Persky, who teaches at Capilano University in BC, and like many of the Dooney’s contributors, touches on subjects close to his heart. He also appears to be the most prolific of the regular writers.

Terry Glavin, noted for his books on First Nations, the environment, fishing and British Columbia, recently contributed an essay on the Fraser River and history and how First Nations’ names and stories overlap with current names. That’s an awkward explanation for an eloquent and evocative piece. Here’s Glavin:

‘The world is a palimpsest, and as soon as a story is told to make sense of things, it is a rare thing for it to vanish out of the world entirely. Once you hear these stories, you will never see the river we know in quite the same way, nor the cosmopolis that has grown up along its banks, and those stories will echo in everything you hear for as long as you may live.’
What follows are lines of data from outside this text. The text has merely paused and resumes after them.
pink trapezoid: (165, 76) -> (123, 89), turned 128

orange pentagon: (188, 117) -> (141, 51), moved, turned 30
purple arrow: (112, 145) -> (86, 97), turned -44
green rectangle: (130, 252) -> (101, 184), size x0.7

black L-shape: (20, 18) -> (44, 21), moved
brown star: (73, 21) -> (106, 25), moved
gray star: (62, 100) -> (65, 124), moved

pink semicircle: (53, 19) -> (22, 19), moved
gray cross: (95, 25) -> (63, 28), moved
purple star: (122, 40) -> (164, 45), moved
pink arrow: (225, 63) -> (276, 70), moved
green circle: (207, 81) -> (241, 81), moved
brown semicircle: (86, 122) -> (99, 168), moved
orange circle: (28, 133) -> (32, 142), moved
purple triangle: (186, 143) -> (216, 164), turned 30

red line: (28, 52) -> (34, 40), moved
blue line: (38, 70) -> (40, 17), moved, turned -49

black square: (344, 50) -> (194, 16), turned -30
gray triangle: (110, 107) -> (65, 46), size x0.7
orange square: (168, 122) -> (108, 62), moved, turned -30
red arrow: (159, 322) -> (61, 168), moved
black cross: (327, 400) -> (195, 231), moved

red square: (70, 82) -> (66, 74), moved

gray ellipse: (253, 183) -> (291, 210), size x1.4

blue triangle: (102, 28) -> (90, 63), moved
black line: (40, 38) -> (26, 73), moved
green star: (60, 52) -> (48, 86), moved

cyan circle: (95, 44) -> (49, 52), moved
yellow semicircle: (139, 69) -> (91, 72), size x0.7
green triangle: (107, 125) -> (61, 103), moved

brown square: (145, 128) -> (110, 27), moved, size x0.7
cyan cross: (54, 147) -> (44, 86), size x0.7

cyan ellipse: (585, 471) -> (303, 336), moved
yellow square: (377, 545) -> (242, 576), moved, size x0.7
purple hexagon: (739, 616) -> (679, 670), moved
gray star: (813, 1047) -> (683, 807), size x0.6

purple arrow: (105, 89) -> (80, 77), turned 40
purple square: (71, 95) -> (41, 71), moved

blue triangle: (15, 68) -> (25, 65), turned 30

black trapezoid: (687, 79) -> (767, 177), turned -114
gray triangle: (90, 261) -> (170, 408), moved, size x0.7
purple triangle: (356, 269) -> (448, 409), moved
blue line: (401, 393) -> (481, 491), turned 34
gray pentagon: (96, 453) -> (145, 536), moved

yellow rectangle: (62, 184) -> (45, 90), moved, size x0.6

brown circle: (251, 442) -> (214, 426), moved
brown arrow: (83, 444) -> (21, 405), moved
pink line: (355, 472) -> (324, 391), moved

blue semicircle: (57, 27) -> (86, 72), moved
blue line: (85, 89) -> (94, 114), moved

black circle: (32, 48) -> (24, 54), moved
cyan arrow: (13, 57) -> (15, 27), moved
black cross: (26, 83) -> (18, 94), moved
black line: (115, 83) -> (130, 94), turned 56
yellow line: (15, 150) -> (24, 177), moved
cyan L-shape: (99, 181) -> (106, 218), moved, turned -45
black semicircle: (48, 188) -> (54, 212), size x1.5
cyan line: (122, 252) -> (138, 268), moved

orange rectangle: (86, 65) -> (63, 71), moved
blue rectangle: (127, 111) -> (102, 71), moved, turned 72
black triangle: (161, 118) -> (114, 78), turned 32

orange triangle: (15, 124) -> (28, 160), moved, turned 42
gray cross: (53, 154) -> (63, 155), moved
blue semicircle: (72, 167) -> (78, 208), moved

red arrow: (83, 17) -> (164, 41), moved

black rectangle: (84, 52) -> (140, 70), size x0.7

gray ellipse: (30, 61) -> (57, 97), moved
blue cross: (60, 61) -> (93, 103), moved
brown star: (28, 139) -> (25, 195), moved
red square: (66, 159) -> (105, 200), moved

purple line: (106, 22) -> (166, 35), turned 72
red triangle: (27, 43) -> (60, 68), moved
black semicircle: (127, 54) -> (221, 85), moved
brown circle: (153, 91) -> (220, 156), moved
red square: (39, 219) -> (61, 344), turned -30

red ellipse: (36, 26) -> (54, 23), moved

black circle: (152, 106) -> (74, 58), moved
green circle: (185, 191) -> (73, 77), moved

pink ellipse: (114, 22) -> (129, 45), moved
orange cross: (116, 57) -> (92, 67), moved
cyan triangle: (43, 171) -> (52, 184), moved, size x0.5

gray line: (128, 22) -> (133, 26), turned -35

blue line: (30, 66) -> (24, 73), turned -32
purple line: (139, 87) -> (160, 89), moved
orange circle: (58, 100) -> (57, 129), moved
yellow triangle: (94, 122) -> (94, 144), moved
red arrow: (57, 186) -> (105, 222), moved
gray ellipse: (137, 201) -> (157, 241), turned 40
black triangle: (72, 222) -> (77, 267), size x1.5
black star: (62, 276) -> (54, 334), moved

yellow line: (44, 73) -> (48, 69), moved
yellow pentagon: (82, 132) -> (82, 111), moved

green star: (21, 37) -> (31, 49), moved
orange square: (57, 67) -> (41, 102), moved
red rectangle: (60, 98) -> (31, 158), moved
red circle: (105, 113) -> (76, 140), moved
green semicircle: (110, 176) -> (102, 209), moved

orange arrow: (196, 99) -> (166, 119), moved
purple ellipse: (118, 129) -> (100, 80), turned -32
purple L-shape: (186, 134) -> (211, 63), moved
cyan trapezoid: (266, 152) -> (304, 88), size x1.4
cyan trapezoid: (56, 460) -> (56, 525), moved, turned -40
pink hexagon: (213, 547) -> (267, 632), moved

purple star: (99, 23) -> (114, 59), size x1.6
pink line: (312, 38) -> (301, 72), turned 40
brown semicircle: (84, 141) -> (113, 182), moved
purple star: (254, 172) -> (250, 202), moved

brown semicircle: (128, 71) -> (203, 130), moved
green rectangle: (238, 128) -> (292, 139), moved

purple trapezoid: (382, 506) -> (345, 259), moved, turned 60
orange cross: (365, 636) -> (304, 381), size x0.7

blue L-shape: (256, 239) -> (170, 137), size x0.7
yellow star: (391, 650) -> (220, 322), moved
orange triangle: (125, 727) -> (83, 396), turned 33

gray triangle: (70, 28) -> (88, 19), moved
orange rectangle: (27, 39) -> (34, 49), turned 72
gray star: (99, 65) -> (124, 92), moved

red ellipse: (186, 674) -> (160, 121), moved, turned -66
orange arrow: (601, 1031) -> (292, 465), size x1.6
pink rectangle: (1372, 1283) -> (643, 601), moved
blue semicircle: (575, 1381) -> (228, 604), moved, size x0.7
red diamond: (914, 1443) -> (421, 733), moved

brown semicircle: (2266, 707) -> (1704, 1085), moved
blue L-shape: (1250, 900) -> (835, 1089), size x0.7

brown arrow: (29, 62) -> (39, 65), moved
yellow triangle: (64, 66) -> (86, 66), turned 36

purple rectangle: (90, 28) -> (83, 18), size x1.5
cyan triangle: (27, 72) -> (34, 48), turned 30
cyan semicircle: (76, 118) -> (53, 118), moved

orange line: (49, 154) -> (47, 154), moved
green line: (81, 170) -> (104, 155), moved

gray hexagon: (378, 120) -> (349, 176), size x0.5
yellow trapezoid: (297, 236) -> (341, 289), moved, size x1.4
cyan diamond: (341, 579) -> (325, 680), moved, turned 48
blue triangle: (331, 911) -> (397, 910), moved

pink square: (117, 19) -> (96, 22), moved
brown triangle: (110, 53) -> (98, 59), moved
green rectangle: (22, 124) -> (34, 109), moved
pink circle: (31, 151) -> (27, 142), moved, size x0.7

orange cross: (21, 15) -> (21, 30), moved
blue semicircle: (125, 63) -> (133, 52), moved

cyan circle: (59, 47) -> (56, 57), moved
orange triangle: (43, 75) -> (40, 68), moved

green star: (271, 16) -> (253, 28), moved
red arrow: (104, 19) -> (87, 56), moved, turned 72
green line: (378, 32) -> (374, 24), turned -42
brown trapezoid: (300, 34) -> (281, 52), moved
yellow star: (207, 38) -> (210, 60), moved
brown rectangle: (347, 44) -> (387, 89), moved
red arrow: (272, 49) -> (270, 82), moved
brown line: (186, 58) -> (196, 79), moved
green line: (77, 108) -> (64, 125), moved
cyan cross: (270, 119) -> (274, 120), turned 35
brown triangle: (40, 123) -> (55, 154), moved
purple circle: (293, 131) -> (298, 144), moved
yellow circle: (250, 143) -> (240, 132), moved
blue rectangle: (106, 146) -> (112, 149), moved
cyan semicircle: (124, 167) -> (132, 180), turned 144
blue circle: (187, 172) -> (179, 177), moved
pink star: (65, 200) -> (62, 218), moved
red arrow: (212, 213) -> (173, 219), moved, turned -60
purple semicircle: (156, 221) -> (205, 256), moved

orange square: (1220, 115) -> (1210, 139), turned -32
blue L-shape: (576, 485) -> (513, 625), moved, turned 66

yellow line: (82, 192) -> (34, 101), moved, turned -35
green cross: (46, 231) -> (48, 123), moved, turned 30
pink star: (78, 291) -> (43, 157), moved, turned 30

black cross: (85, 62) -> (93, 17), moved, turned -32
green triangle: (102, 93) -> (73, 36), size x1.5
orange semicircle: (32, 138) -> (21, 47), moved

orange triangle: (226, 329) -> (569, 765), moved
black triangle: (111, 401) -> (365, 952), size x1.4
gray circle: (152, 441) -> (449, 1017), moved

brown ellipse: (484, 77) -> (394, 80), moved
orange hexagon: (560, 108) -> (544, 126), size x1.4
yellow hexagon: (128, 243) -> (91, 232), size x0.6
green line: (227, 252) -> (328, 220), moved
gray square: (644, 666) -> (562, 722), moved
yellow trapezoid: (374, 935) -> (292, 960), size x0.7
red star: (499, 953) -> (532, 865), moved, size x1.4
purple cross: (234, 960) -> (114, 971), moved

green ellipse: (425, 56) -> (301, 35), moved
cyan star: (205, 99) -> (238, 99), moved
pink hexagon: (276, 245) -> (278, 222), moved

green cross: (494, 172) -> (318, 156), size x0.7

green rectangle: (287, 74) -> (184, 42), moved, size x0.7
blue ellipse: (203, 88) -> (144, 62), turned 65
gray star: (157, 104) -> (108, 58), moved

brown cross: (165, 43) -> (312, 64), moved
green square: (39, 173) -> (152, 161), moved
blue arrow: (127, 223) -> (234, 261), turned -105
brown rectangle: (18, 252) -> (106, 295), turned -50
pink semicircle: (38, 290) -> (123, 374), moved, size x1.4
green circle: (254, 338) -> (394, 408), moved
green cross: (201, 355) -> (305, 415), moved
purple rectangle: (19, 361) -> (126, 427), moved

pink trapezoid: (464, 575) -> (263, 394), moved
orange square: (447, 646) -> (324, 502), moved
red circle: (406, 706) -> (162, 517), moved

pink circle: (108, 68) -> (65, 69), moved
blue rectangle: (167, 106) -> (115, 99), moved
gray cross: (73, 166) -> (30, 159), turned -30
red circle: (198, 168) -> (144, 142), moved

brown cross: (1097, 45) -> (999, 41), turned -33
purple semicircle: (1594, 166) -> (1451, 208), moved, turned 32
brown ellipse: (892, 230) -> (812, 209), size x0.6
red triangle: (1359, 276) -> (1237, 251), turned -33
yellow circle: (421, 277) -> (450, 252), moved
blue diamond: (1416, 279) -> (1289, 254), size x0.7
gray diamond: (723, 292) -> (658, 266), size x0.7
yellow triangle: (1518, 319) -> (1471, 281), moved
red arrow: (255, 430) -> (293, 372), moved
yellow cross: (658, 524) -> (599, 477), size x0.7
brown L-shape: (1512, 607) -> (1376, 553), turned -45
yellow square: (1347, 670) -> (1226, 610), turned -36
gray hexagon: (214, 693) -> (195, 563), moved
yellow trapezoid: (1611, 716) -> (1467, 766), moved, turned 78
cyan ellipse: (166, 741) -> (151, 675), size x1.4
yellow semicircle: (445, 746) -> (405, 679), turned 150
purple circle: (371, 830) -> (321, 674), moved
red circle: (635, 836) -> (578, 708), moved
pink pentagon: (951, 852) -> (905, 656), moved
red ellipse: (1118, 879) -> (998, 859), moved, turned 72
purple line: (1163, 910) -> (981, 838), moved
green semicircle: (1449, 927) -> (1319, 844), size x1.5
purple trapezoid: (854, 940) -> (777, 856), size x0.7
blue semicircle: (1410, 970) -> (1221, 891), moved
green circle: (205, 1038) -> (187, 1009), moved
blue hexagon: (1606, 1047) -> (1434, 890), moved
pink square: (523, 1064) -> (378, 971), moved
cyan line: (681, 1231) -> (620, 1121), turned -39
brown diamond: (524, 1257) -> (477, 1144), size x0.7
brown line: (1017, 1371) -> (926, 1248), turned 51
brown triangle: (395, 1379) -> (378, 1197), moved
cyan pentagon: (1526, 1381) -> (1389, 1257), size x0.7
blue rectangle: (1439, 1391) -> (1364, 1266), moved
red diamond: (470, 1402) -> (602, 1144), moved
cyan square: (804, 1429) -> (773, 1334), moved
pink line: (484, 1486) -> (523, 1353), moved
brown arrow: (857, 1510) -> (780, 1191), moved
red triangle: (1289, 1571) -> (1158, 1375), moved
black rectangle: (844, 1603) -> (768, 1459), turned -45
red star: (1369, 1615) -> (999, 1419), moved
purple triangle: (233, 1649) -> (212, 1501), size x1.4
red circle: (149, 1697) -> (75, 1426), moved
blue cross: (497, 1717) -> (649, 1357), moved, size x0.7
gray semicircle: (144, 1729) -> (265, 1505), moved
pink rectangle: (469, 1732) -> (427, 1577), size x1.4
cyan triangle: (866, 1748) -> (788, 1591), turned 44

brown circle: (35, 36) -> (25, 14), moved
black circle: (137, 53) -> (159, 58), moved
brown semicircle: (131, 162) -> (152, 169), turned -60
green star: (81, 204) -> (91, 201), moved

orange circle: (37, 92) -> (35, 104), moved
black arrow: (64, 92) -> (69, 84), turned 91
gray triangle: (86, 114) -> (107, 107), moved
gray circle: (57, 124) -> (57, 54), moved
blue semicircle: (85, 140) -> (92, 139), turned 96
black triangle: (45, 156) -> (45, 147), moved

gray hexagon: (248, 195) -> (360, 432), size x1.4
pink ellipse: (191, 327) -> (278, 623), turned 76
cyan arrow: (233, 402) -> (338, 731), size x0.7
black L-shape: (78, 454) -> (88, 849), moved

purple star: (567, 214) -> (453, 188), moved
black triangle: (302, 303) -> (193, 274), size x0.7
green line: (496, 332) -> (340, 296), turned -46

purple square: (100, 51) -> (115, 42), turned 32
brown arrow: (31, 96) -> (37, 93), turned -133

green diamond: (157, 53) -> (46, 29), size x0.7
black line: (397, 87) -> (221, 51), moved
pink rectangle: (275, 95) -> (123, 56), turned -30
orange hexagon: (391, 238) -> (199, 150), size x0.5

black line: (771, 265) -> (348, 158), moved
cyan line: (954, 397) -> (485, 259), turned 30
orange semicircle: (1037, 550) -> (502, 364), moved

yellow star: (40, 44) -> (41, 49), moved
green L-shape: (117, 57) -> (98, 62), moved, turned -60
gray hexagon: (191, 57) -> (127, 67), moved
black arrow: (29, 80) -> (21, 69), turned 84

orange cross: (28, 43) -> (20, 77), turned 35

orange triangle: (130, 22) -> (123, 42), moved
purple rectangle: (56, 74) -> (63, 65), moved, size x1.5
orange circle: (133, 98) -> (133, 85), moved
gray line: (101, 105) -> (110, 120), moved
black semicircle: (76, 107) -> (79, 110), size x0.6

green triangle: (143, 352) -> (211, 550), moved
Brian Fawcett’s essays maybe roam the most, book reviews to examinations of people and neighbourhoods.  His ostensible review of Stardust by the late Bruce Serafin, subtitled Losing The Best Canadian Writer No One Know About, is really about the Serafin not his book.

Here’s the beginning of the piece; ‘When Bruce Serafin allowed a Victoria, B.C. publisher of poetry monographs called Ekstasis Editions to publish Colin’s Big Thing in 2003, I wrote that the book contained the best writing about Vancouver ever committed to paper—and felt absurd saying it. The sense of absurdity didn’t come because I was exaggerating. It was because I didn’t think anyone would listen, least of all Serafin himself, who made a career of underplaying whatever hand had been dealt to him. So let me start out again, also feeling absurd, to say that this book, Stardust, flat out contains passages of the best prose ever written on Canada’s west coast. This time, I’m saying it purely for posterity. Serafin died in June 2007.’

Fawcett’s ‘A Kings Life‘ takes a look at Bill King, jazz musician, photographer and jazz festival honcho, to wonder why we don’t notice the extraordinary people in our midst.

These are just a few examples of the diversity and quality of work available here. Over and over with this site I find writing worth reading. Not everything is a gem but it is often enough to make this a regular stop on the online literary troll.